🤖 AI Summary
Current evaluation of 12-lead ECG representation learning overly emphasizes arrhythmia classification and waveform morphology, neglecting critical clinical tasks such as structural heart disease, hemodynamic status, and patient prognosis, thereby creating a gap between research and real-world clinical needs. This work proposes a multitask evaluation framework that integrates datasets including PTB-XL, CPSC2018, and CSN, augmented with newly curated clinical labels, to systematically benchmark existing methods under class-imbalanced and multi-label settings. The study reveals for the first time the limitations of mainstream pretrained models on extended clinical tasks, showing that randomly initialized encoders can match or even surpass advanced models under linear probing. Crucially, adopting more rigorous evaluation protocols substantially alters performance rankings, underscoring the urgent need for reform in representation learning assessment standards for ECG analysis.
📝 Abstract
This position paper argues that current benchmarking practice in 12-lead ECG representation learning must be fixed to ensure progress is reliable and aligned with clinically meaningful objectives. The field has largely converged on three public multi-label benchmarks (PTB-XL, CPSC2018, CSN) dominated by arrhythmia and waveform-morphology labels, even though the ECG is known to encode substantially broader clinical information.
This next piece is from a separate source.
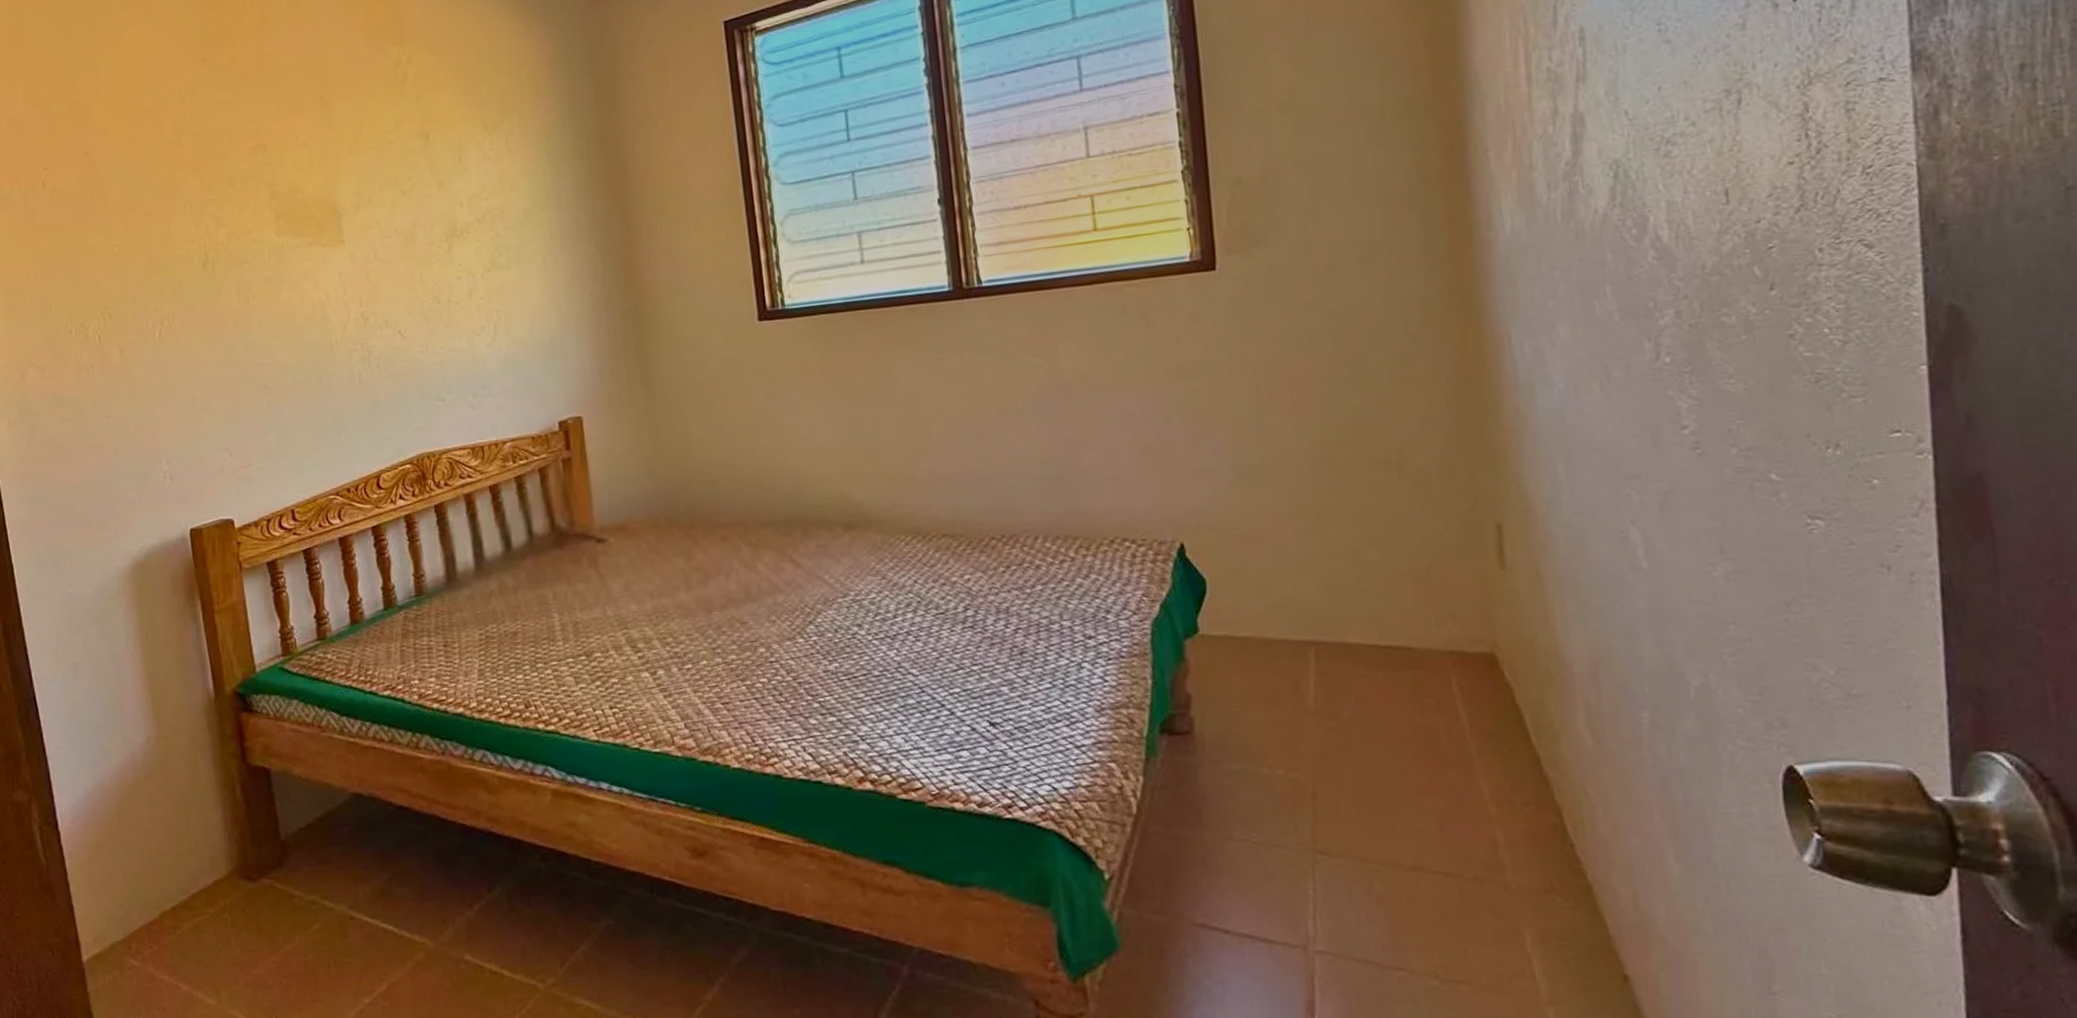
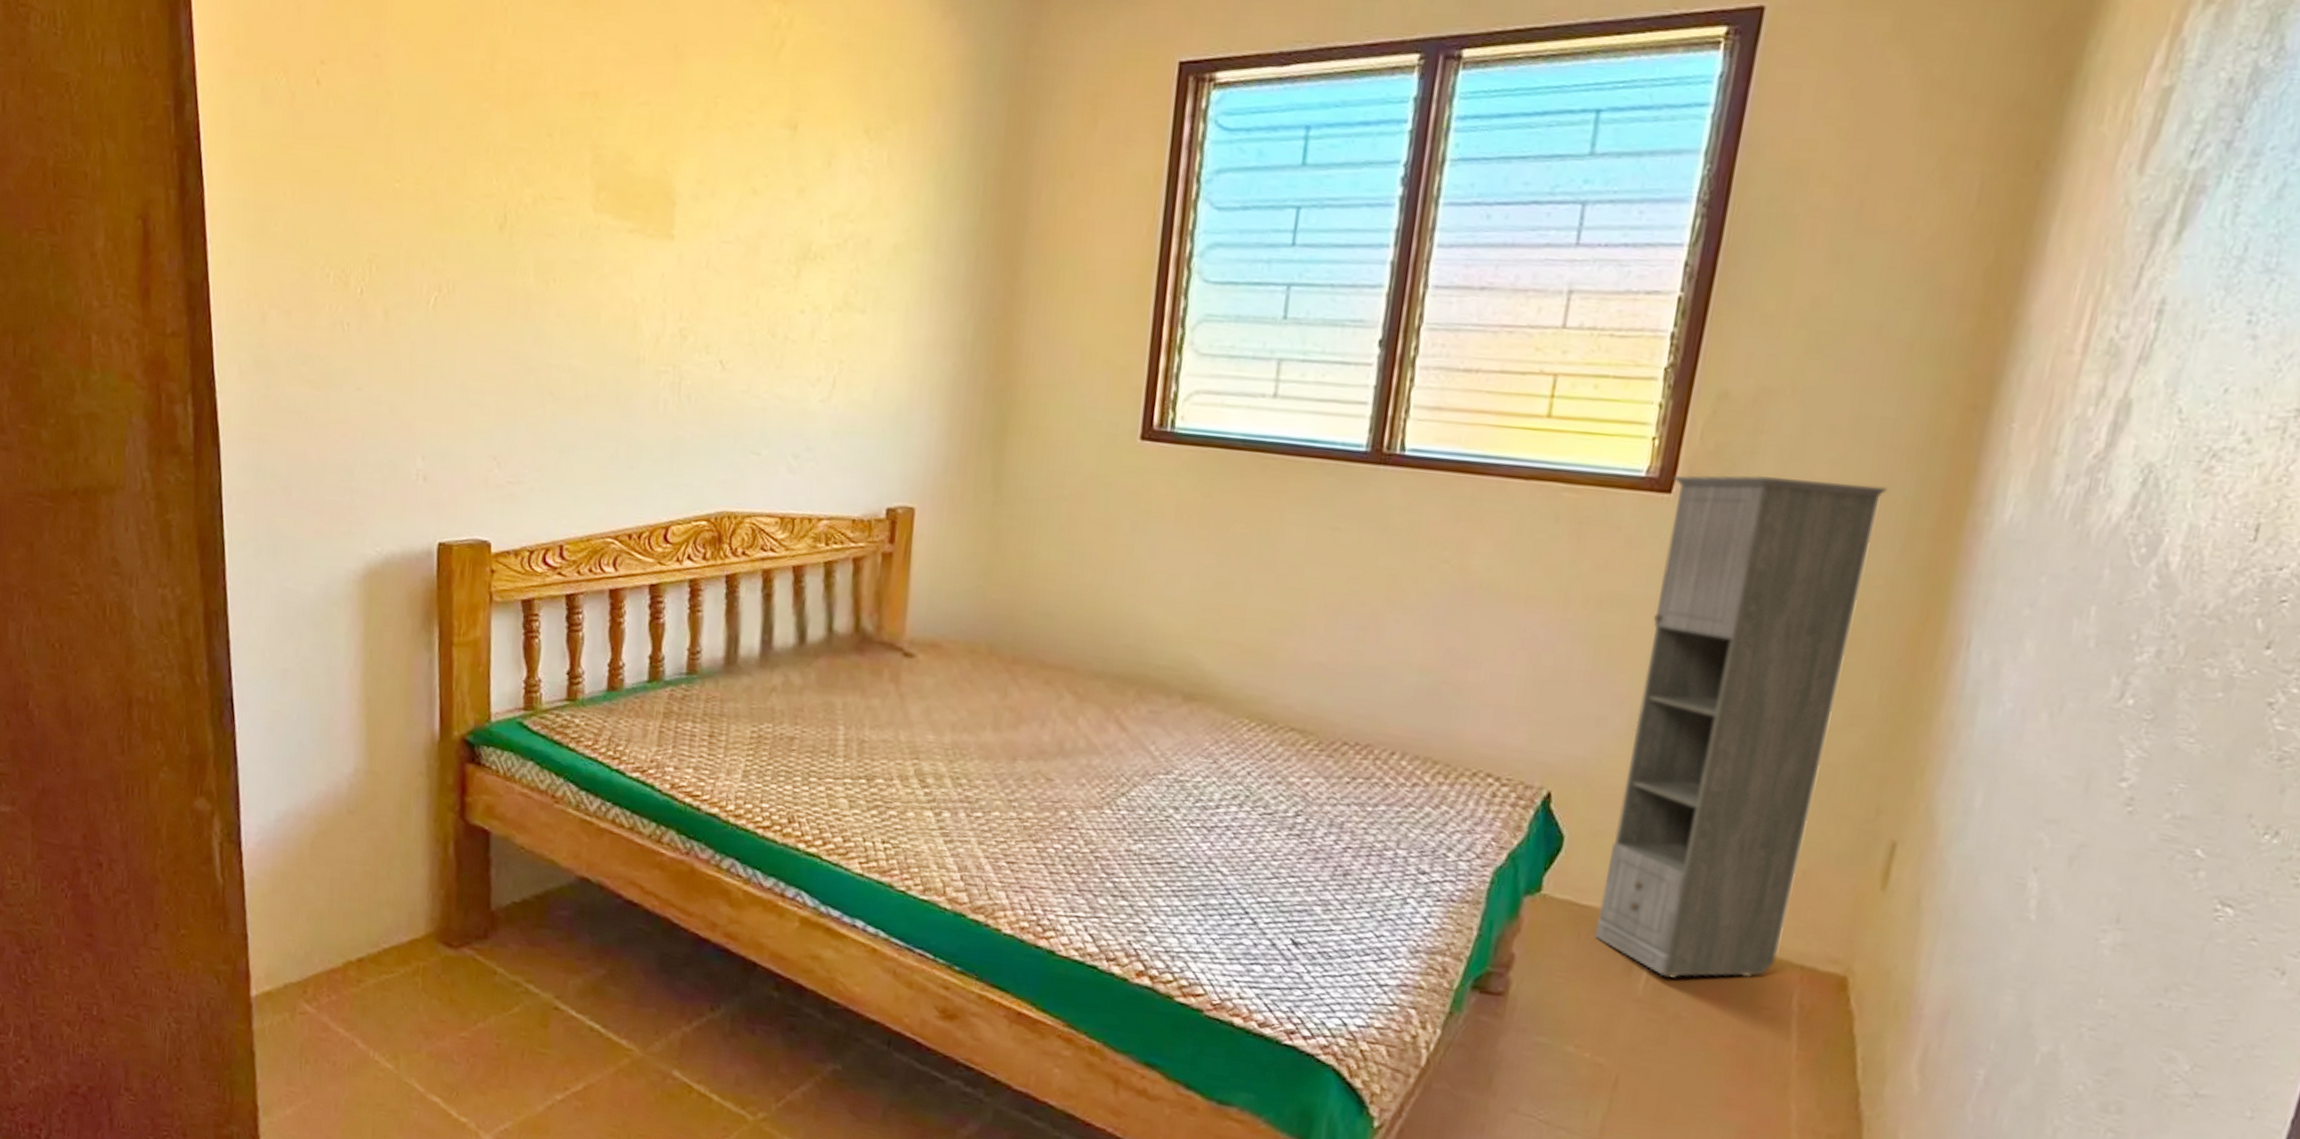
storage cabinet: none [1213,226,1426,686] -> present [1595,474,1888,977]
We argue that downstream evaluation should expand to include an assessment of structural heart disease and patient-level forecasting, in addition to other evolving ECG-related endpoints, as relevant clinical targets. Next, we outline evaluation best practices for multi-label, imbalanced settings, and show that when they are applied, the literature's current conclusion about which representations perform best is altered. Furthermore, we demonstrate the surprising result that a randomly initialized encoder with linear evaluation matches state-of-the-art pre-training on many tasks. This motivates the use of a random encoder as a reasonable baseline model. We substantiate our observations with an empirical evaluation of three representative ECG pre-training approaches across six evaluation settings: the three standard benchmarks, a structural disease dataset, hemodynamic inference, and patient forecasting.